▸ WRITTEN TASK
Copy every line of text in the rows below without any changes.

▸ PROVIDED DATA
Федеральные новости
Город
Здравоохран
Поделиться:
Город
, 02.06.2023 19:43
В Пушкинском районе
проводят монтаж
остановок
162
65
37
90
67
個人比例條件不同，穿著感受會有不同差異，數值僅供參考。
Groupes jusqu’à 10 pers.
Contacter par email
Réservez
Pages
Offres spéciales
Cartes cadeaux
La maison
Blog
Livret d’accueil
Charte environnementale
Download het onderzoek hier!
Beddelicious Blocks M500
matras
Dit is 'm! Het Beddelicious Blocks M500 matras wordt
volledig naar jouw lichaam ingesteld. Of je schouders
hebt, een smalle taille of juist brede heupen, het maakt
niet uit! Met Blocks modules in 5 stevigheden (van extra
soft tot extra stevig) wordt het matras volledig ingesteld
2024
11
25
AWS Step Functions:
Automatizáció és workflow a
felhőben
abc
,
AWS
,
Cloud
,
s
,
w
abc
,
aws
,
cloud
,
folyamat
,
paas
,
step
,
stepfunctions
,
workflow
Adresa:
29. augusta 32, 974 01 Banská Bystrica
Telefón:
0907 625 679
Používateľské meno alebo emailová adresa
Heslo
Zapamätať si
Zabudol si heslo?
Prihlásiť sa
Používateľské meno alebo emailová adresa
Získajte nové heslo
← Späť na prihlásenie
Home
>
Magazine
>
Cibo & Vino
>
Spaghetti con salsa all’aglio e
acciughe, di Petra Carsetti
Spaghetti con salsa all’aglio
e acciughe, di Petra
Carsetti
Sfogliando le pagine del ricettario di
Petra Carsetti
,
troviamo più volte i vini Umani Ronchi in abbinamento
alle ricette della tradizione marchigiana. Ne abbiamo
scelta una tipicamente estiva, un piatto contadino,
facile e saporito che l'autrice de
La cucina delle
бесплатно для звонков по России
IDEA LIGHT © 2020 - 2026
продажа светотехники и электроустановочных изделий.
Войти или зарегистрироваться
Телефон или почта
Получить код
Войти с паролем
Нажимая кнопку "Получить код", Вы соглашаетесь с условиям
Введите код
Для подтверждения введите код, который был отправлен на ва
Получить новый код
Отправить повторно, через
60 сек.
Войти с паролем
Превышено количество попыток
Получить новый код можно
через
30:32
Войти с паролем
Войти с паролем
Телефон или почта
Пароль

▸ ANSWER TO THE PROBLEM
Федеральные новости
Город
Здравоохран
Поделиться:
Город
, 02.06.2023 19:43
В Пушкинском районе
проводят монтаж
остановок
162
65
37
90
67
個人比例條件不同，穿著感受會有不同差異，數值僅供參考。
Groupes jusqu’à 10 pers.
Contacter par email
Réservez
Pages
Offres spéciales
Cartes cadeaux
La maison
Blog
Livret d’accueil
Charte environnementale
Download het onderzoek hier!
Beddelicious Blocks M500
matras
Dit is 'm! Het Beddelicious Blocks M500 matras wordt
volledig naar jouw lichaam ingesteld. Of je schouders
hebt, een smalle taille of juist brede heupen, het maakt
niet uit! Met Blocks modules in 5 stevigheden (van extra
soft tot extra stevig) wordt het matras volledig ingesteld
2024
11
25
AWS Step Functions:
Automatizáció és workflow a
felhőben
abc
,
AWS
,
Cloud
,
s
,
w
abc
,
aws
,
cloud
,
folyamat
,
paas
,
step
,
stepfunctions
,
workflow
Adresa:
29. augusta 32, 974 01 Banská Bystrica
Telefón:
0907 625 679
Používateľské meno alebo emailová adresa
Heslo
Zapamätať si
Zabudol si heslo?
Prihlásiť sa
Používateľské meno alebo emailová adresa
Získajte nové heslo
← Späť na prihlásenie
Home
>
Magazine
>
Cibo & Vino
>
Spaghetti con salsa all’aglio e
acciughe, di Petra Carsetti
Spaghetti con salsa all’aglio
e acciughe, di Petra
Carsetti
Sfogliando le pagine del ricettario di
Petra Carsetti
,
troviamo più volte i vini Umani Ronchi in abbinamento
alle ricette della tradizione marchigiana. Ne abbiamo
scelta una tipicamente estiva, un piatto contadino,
facile e saporito che l'autrice de
La cucina delle
бесплатно для звонков по России
IDEA LIGHT © 2020 - 2026
продажа светотехники и электроустановочных изделий.
Войти или зарегистрироваться
Телефон или почта
Получить код
Войти с паролем
Нажимая кнопку "Получить код", Вы соглашаетесь с условиям
Введите код
Для подтверждения введите код, который был отправлен на ва
Получить новый код
Отправить повторно, через
60 сек.
Войти с паролем
Превышено количество попыток
Получить новый код можно
через
30:32
Войти с паролем
Войти с паролем
Телефон или почта
Пароль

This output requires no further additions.